Madam Speaker, there are a number of principles I would like to adhere to when rising to debate on this first group of motions having to do with changing the name of the Federal Business Development Bank. A number of the principles I want to centre on are fiscal responsibility, democratic decision making, and some of the provisions in the bill itself.
My hon. colleague from the Bloc has illustrated so clearly and so well the additional cost that will be incurred because of these kinds of changes that I do not think are necessary. If on the one hand it would change the function of the bank by changing the name, then let us do it but it does not.
In the whole function of the bank the mandate has been expanded and the capitalization structure has changed. The capital that is available to be lent out has changed. In fact the current capital is about $3.2 billion and under the new provisions of this bill it rises to $18 billion. There are some points there that this bank now becomes a very major player in small business lending.
The parliamentary secretary made a big point about the fact that this is going to be the small business bank and that we all have an emotional attachment to small business. My attachment to small business is not on an emotional basis. My attachment to small business is very pragmatic and very hard headed. It is very simply that 85 per cent of the new jobs created in Canada are created by small business. That is the significant part. If we ever want to really build this economy, we have to pay attention to small business. We have to grow it and we have to develop it. It has to become larger and eventually has to graduate from a small business to a big business.
Those are all very desirable things. The big point here is that we are entering into a request to change the name of a bank. I really wonder what the result will be of changing that name.
What bothers me on the democratic part of this thing is that we entered into an arrangement in this House where we could get the bill to committee before second reading, a bill that was supposed to be discussed in the House. What happened? It meant that all the members in the House were not able to contribute to the debate on the provisions of the proposed legislation in the House.
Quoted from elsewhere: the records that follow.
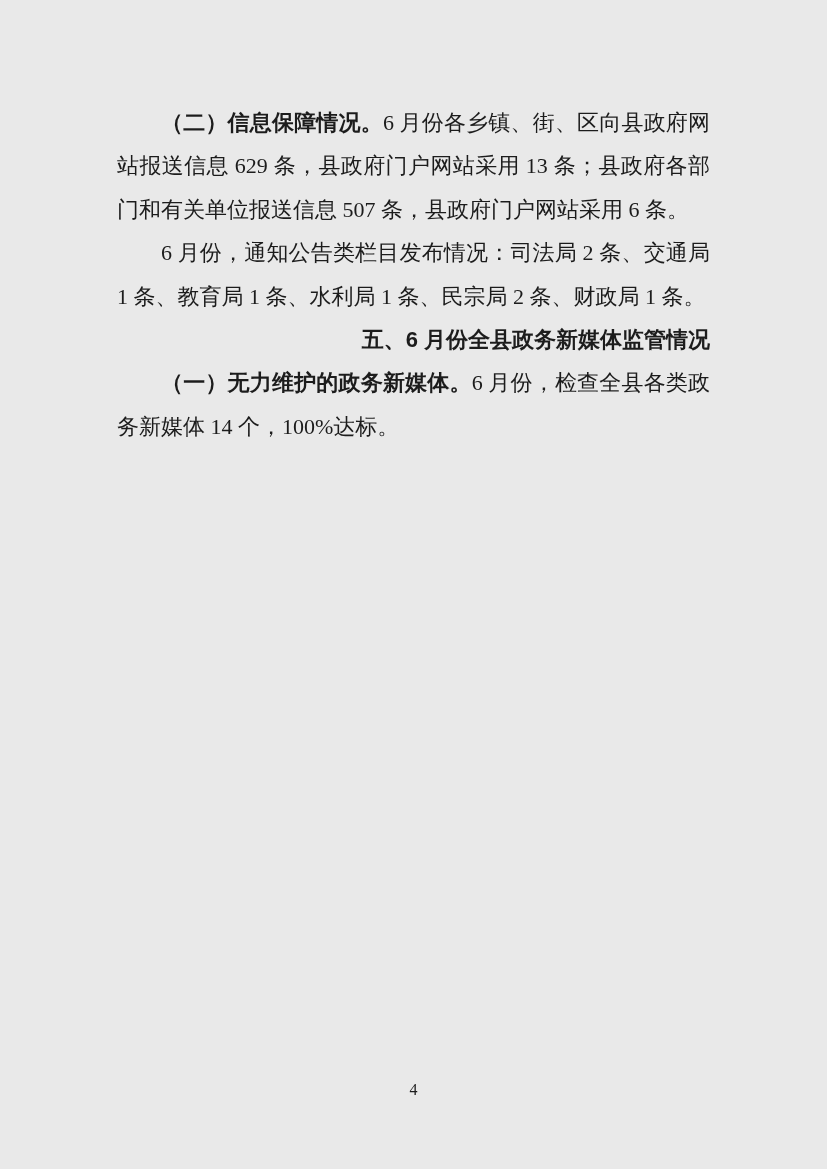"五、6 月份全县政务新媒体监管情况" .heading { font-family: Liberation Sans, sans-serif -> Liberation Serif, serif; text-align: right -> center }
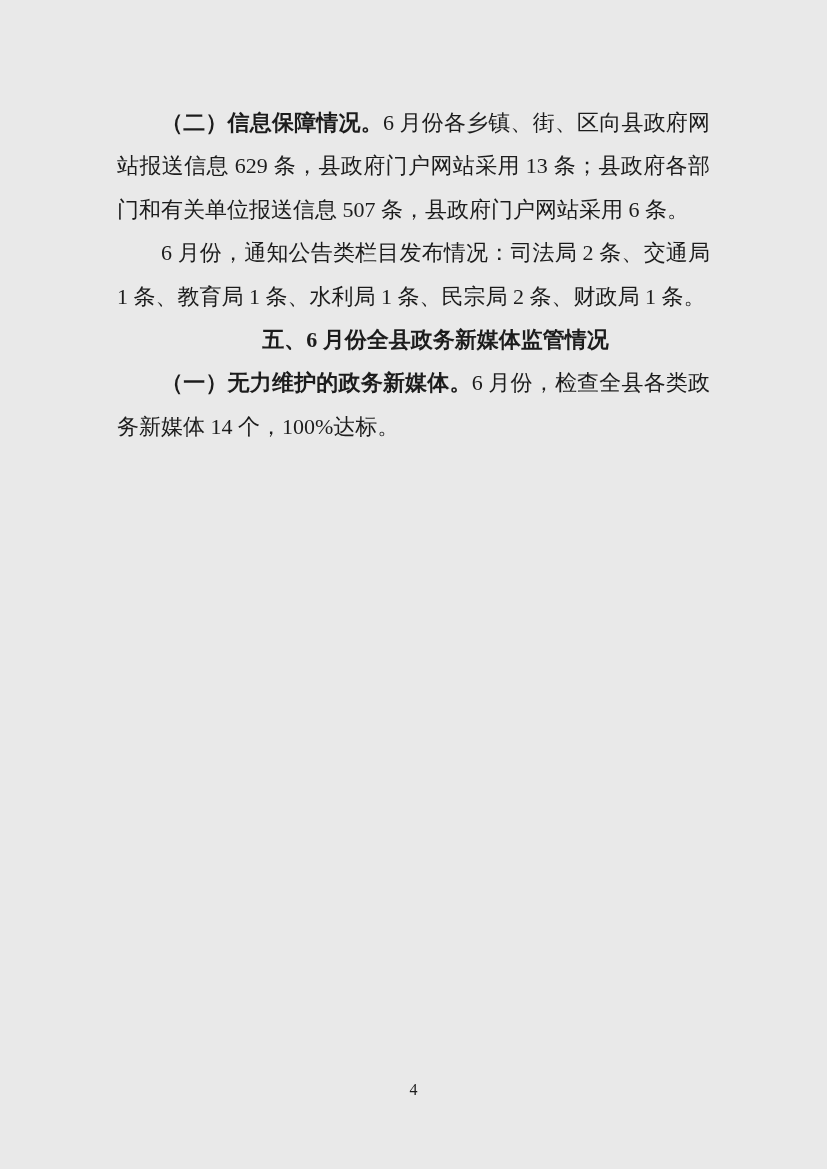"（二）强化政务新媒体建设管理。县直各部门（单位）、各乡镇、街、区要按照《辽宁省政" p.para { html: none -> <p><span>（二）强化政务新媒体建设管理。</span><span>县直各部门（单位）、各乡镇、街、区要按照《辽宁省政府网站与政务新媒体检查指标》要求，彻底清查本单位及下属单位、科室的政务新媒体开设情况，做好政务新媒体备案工作。明确政务新媒体定位，及时清理整合功能相近、用户关注度和利用率低、无力维护的政务新媒体。建立健全政务新媒体管理体制和机制，着力解决职能定位不准、工作边界不清、内容保障不力等问题，防止出现“有平台无运营、有账号无监管、有发布无审核”等现象。</span></p> }
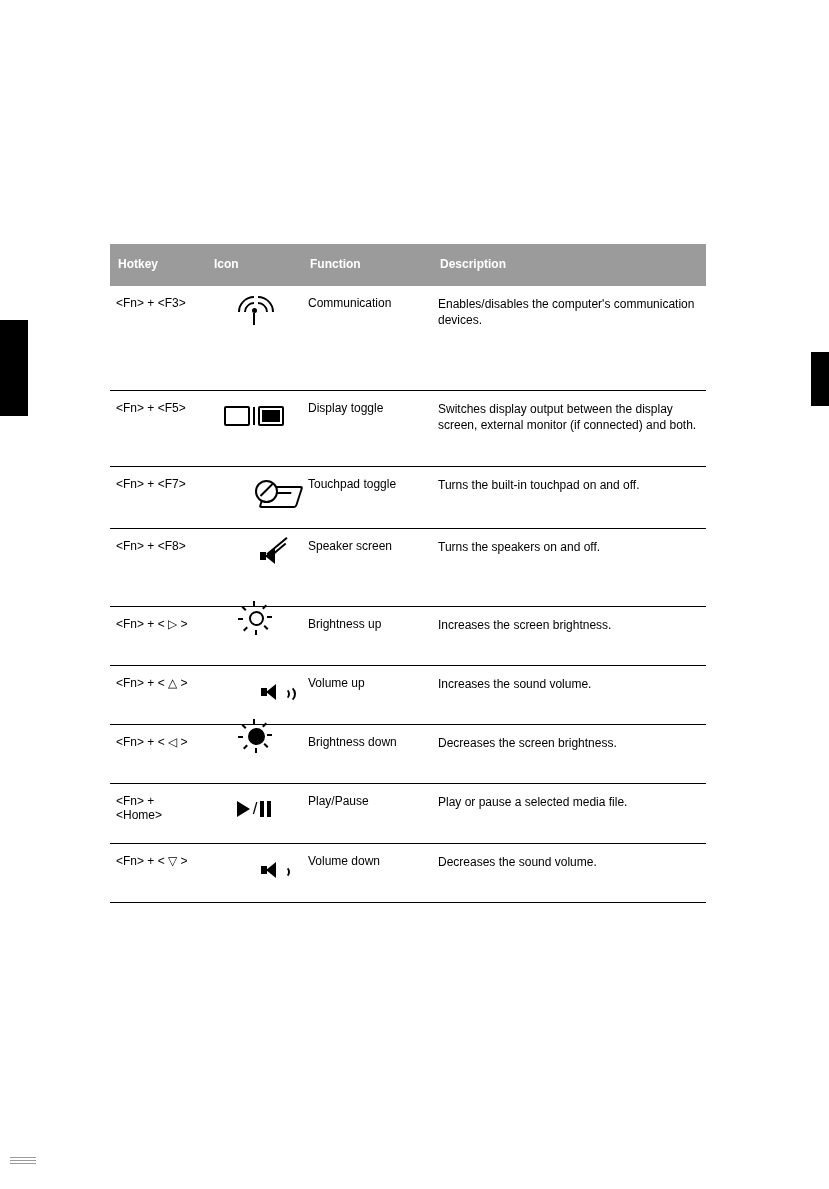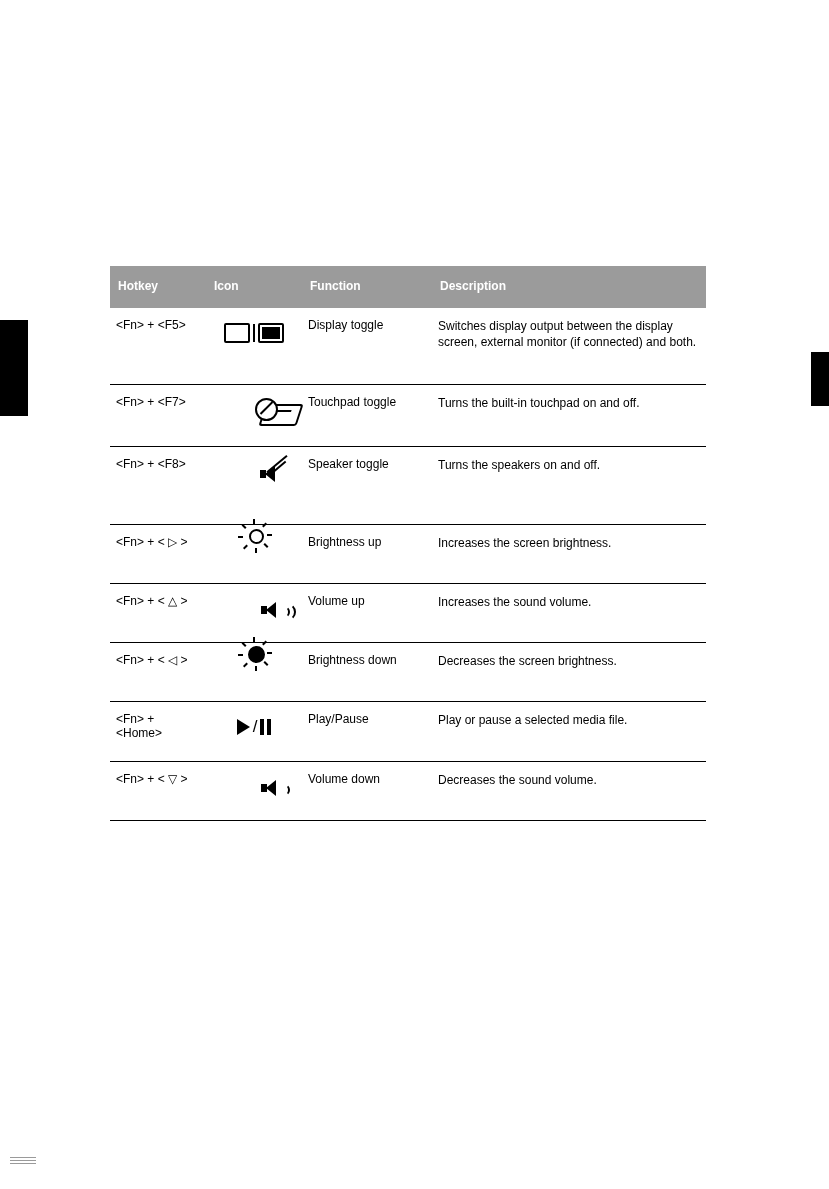"Hotkey" .hotkey-table { top: 266px -> 244px }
The bill went to the committee and the committee worked on it. It worked fast. All parliamentary standing committees should take a lesson from the way the industry committee works. It gets co-operation. It works well. There is a lot of disagreement and fighting back and forth but there is no recrimination and that is very significant. We recognize a good idea. It does not matter where it comes from and that is wonderful.
When the decisions of that kind from committee are presented to the minister and he turns right around and says he is sorry about that committee but he is on his way, it will be the Business Development Bank of Canada and he does not care what we think, that calls for real criticism and begs the questions of how important a committee is. What has happened to the procedure?
If everyone in the House agreed to name the bank the small business bank of Canada, would the minister have said sorry, Parliament of Canada, but the name will be the Business Development bank of Canada not the small business bank? The minister exercised that kind of authority in committee, which he would not dare do in the Parliament of Canada. There has been an abuse of the intent and the spirit of bringing this to committee before second reading.
I also want to come to grips with the word complementary which was touted. This new bank is now supposed to be complementary. We could not get the experts, legal or anything else, to define complementary clearly. It was ultimately brought into the bill in a new kind of way. I hope the parliamentary secretary, the minister and all of the department officials will be able to administer this act so it is complementary and not in direct competition with the existing field.
I do not think it is fiscally responsible to incur costs of making all of those changes from the Federal Business Development Bank to the Business Development Bank of Canada. It is unnecessary and will change nothing. If we are to do it that way let us not change it at all.
Democracy needs to prevail in the House. We ought to recognize how important it is the wishes of committees have meaning. I must recognize at the same time, although it is not part of these motions, that in the committee there were some significant amendments made and the minister accepted them. We need to recognize the minister went the other way around, which I think is an abuse of his privileges.